Oddly, this run to No. 1 almost comes as a surprise to Park, who didn’t need long to get back to the top spot after returning to the tour. She won the Bank of Hope Founders Cup last month in her second after missing seven months with a back injury.

Park last lost the No. 1 ranking in October of 2015, doing so to Lydia Ko.

In six starts this year, Park has finished T-3 or better four times. She leads the tour in scoring average (69.13) and is second in greens in regulation (77.5 percent).

Just wait until her putter heats up.

Yeah, Park’s not very satisfied with her putting. She’s one of the greatest putters who ever played the women’s game, but she has been frustrated with the inconsistency of her stroke much of this season. Of course, her standards are high. She ranks second in putts per greens in regulation so far this year.

On Sunday, this is how Park summed up her putting in 2018: “Some days, I’ve been really good. Some days, I’ve been really bad.”

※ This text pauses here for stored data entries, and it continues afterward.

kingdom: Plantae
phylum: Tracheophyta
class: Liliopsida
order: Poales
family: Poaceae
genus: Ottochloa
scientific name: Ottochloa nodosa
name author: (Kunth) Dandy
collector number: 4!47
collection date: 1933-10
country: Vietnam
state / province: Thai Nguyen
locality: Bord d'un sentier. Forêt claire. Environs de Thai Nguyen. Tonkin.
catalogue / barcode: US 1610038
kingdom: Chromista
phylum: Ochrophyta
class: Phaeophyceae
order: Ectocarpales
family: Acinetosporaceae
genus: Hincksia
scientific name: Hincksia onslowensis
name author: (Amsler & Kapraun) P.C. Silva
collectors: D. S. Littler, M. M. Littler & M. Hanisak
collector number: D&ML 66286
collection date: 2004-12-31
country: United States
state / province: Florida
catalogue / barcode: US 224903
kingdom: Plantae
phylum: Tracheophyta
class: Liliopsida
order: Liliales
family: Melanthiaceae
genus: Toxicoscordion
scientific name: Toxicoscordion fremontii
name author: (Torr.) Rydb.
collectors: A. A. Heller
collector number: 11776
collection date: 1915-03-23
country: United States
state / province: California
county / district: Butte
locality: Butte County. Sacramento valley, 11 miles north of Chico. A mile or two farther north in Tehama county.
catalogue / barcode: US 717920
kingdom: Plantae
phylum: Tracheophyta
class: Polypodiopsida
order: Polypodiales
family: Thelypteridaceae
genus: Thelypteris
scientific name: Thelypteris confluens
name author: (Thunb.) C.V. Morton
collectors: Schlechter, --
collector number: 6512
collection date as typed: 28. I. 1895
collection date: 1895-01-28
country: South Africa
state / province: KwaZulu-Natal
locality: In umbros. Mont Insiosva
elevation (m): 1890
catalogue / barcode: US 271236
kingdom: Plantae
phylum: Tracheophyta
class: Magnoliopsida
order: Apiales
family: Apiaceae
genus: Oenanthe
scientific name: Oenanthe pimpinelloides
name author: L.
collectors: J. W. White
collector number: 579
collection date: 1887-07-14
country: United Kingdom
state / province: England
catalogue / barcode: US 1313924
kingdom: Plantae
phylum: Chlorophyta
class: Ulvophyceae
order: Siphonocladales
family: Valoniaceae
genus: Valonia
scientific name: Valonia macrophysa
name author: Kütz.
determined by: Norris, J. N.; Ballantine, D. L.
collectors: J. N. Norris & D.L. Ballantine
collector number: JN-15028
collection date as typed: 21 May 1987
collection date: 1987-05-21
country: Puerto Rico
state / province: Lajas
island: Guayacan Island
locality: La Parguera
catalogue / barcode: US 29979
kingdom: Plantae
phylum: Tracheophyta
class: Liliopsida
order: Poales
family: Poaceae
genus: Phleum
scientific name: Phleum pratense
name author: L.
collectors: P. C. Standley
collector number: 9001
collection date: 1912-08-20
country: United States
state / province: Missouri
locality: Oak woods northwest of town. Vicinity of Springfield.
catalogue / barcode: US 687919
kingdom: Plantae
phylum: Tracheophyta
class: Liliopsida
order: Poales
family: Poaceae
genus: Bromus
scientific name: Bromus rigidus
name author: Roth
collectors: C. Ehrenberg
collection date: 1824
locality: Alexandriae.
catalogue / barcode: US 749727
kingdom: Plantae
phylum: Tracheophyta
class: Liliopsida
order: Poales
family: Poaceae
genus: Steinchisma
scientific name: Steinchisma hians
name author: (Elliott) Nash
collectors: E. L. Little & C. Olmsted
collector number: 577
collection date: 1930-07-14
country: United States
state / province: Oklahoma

Park has led the LPGA in putts per GIR in five of the last 10 years. She switched from her preferred mallet-style putter to a blade earlier this season and won with a Toulon Madison blade at the Founders Cup last month. She was back with an Odyssey White Hot 2-Ball mallet this past week. That’s the putter she used to win the gold medal in Rio de Janeiro two years ago. She used an Odyssey Sabertooth winged mallet in her 2013 run of three consecutive major championship victories.